Pair Corralation between UGI and PPL

Considering the 90-day investment horizon UGI Corporation is expected to under-perform the PPL. In addition to that, UGI is 1.86 times more volatile than PPL Corporation. It trades about -0.04 of its total potential returns per unit of risk. PPL Corporation is currently generating about 0.02 per unit of volatility. If you would invest  2,584  in PPL Corporation on January 24, 2024 and sell it today you would earn a total of  153.00  from holding PPL Corporation or generate 5.92% return on investment over 90 days.
Time Period3 Months [change]
DirectionMoves Together 
StrengthSignificant
Accuracy100.0%
ValuesDaily Returns

UGI Corp.  vs.  PPL Corp.

 Performance 
       Timeline  
UGI Corporation 

Risk-Adjusted Performance

7 of 100

 
Weak
 
Strong
OK
Compared to the overall equity markets, risk-adjusted returns on investments in UGI Corporation are ranked lower than 7 (%) of all global equities and portfolios over the last 90 days. Despite fairly weak technical and fundamental indicators, UGI demonstrated solid returns over the last few months and may actually be approaching a breakup point.
PPL Corporation 

Risk-Adjusted Performance

10 of 100

 
Weak
 
Strong
OK
Compared to the overall equity markets, risk-adjusted returns on investments in PPL Corporation are ranked lower than 10 (%) of all global equities and portfolios over the last 90 days. Despite quite weak basic indicators, PPL may actually be approaching a critical reversion point that can send shares even higher in May 2024.
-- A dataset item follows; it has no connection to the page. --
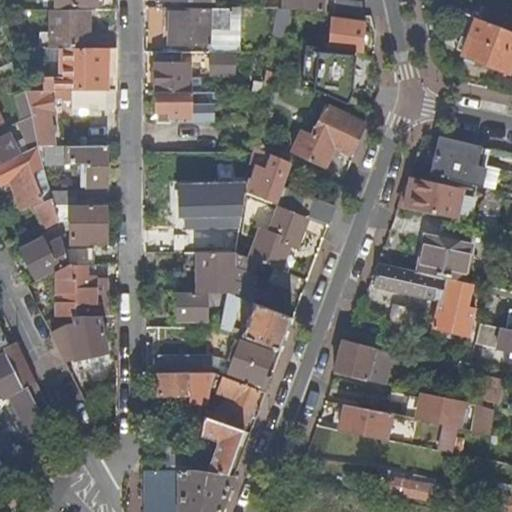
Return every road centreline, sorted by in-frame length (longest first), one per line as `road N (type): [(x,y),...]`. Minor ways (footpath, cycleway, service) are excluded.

UGI and PPL Volatility Contrast

   Predicted Return Density   
       Returns  

Pair Trading with UGI and PPL

The main advantage of trading using opposite UGI and PPL positions is that it hedges away some unsystematic risk. Because of two separate transactions, even if UGI position performs unexpectedly, PPL can make up some of the losses. Pair trading also minimizes risk from directional movements in the market. For example, if an entire industry or sector drops because of unexpected headlines, the short position in PPL will offset losses from the drop in PPL's long position.
The idea behind UGI Corporation and PPL Corporation pairs trading is to make the combined position market-neutral, meaning the overall market's direction will not affect its win or loss (or potential downside or upside). This can be achieved by designing a pairs trade with two highly correlated stocks or equities that operate in a similar space or sector, making it possible to obtain profits through simple and relatively low-risk investment.
Check out your portfolio center.
Note that this page's information should be used as a complementary analysis to find the right mix of equity instruments to add to your existing portfolios or create a brand new portfolio. You can also try the Portfolio Center module to all portfolio management and optimization tools to improve performance of your portfolios.